SELECTED EXTRACT section start

The great thing, too, is that you can in theory do these problems over and over in different languages, which I might make a goal to work through these in C++, and then maybe start some scripting languages or something.
January 5th, 2008 at 1:37 am
I showed you mine for problem 3. Instead of going threw the entire loop I pulled out the factors and “reset” the loop.
x = 10
xnew = x
for i in 2 to xnew
find prime and store; first prime is 2
x = xnew/i ;reduce by found prime
i = 1 ; set loop back to 2
In lisp xnew is now 5 and it will go from 2 to 5. For larger numbers it even grabs more. I now can get all primes and frequency of primes from any number in less than 0.005 seconds.
January 10th, 2008 at 3:31 pm
Here’s what I did for problem 1…
If you look at the example they gave for looking at sum of multiples of 3 or 5 that are less than 10, it boils down to
multiples of 3 summed = 3 + 6 + 9
multiples of 5 summed = 5
However, I realized there was a pattern when looking at the 3’s. More specifically
multiples of 3 summed = 3 ( 1 + 2 + 3 )
multiples of 5 summed = 5 ( 1 )
I realized… summation! In other words
SUM(n) = 1 + 2 + 3 + … + n = n*(n+1)/2
This cuts out the need for looping. All you have to do is figure out how many times 3 and 5 go into 10-1, since we are looking for values LESS than 10. In the case of 3, it goes into 10 three times, and 1 time for 5. Those “times” give me a limit as to what n should be in the SUM(n).
So if you plug and chug…
5 * SUM(1) + 3 * SUM(3) = 23
However, when I did it for 1000, I tried this little number (remember 1000-1 = 999)
5 * SUM(999/5) + 3 SUM(999/3)
The result was incorrect! Why did it work for the example with 10 and not with 1000? I thought about it for a while and realized, I was double counting! In other words, I was adding multiples of 15 twice! 15 is the least common multiple of 3 and 5, so I was adding 15, 30, 45, etc. twice in the above formula.
So we gotta cut out the duplicates!
3 * sum(999/3) + 5 * sum(999/5) – 15 * sum(999/15)
Here is my solution in Java, made a little more abstract:
package com.vince.euler;
public class Problem1 {
public static void main(String[] args) {
if (args.length != 3) {
System.exit(-1);
}
int value1 = Integer.parseInt(args[0]);
int value2 = Integer.parseInt(args[1]);
int max = Integer.parseInt(args[2]) - 1;
int lcm = value1 * value2;
int result = value1 * sum(max / value1) + value2 * sum(max / value2)
- lcm * sum(max / lcm);
System.out.println("result = " + result);
}
public static int sum(int n) {
return n * (n + 1) / 2;
}
}
No loops!
January 13th, 2008 at 7:27 pm
You guys got me hooked, decided to finally learn Python as well, and used sets:
def add(x,y): return x+y
threes = range(3, 1000, 3)
fives = range(5,1000,5)
both = set(threes + fives)
print reduce(add, both)
April 18th, 2008 at 9:03 am
Problem 1 is a perfect candidate for some Python goodness–if you use a list comprehension, you can elegantly one-liner the solution:
sum([n for n in range(1000) if n % 3 == 0 or n % 5 == 0])

SELECTED EXTRACT section end
DATA EXTRACTS section start

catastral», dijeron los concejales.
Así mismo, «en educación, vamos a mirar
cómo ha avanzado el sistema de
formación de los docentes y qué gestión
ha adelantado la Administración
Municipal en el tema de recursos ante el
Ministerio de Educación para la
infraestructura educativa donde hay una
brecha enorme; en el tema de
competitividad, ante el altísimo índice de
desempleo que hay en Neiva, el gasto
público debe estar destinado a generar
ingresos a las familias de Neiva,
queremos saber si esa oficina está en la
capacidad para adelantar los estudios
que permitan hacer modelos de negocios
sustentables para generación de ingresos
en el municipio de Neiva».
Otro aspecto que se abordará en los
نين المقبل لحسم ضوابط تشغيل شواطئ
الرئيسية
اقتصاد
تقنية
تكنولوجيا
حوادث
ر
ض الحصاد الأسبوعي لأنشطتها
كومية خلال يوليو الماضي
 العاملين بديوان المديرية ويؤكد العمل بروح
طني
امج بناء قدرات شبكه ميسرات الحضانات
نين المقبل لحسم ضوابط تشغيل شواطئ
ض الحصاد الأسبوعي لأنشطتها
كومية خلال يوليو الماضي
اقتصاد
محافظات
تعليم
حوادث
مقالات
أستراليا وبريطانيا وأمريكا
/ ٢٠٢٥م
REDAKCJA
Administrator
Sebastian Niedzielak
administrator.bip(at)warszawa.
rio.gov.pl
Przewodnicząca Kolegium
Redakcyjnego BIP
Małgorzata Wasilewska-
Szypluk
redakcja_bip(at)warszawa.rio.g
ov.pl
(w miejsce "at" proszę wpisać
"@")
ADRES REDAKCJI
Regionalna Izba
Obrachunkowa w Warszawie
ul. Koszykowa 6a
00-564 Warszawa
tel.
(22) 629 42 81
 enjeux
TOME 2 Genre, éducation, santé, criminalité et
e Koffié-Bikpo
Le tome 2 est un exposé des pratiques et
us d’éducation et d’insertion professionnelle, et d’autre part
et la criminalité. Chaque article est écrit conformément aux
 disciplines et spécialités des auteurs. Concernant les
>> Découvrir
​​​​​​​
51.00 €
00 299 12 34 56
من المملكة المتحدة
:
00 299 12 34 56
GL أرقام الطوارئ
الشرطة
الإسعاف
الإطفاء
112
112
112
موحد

DATA EXTRACTS section end

_WHAT IS EXPECTED_
From the forum thread on the math problems above, pull out everything from "January 13th, 2008" down to "print reduce(add, both)", copied word for word.

_RESPONSE AREA_
January 13th, 2008 at 7:27 pm
You guys got me hooked, decided to finally learn Python as well, and used sets:
def add(x,y): return x+y
threes = range(3, 1000, 3)
fives = range(5,1000,5)
both = set(threes + fives)
print reduce(add, both)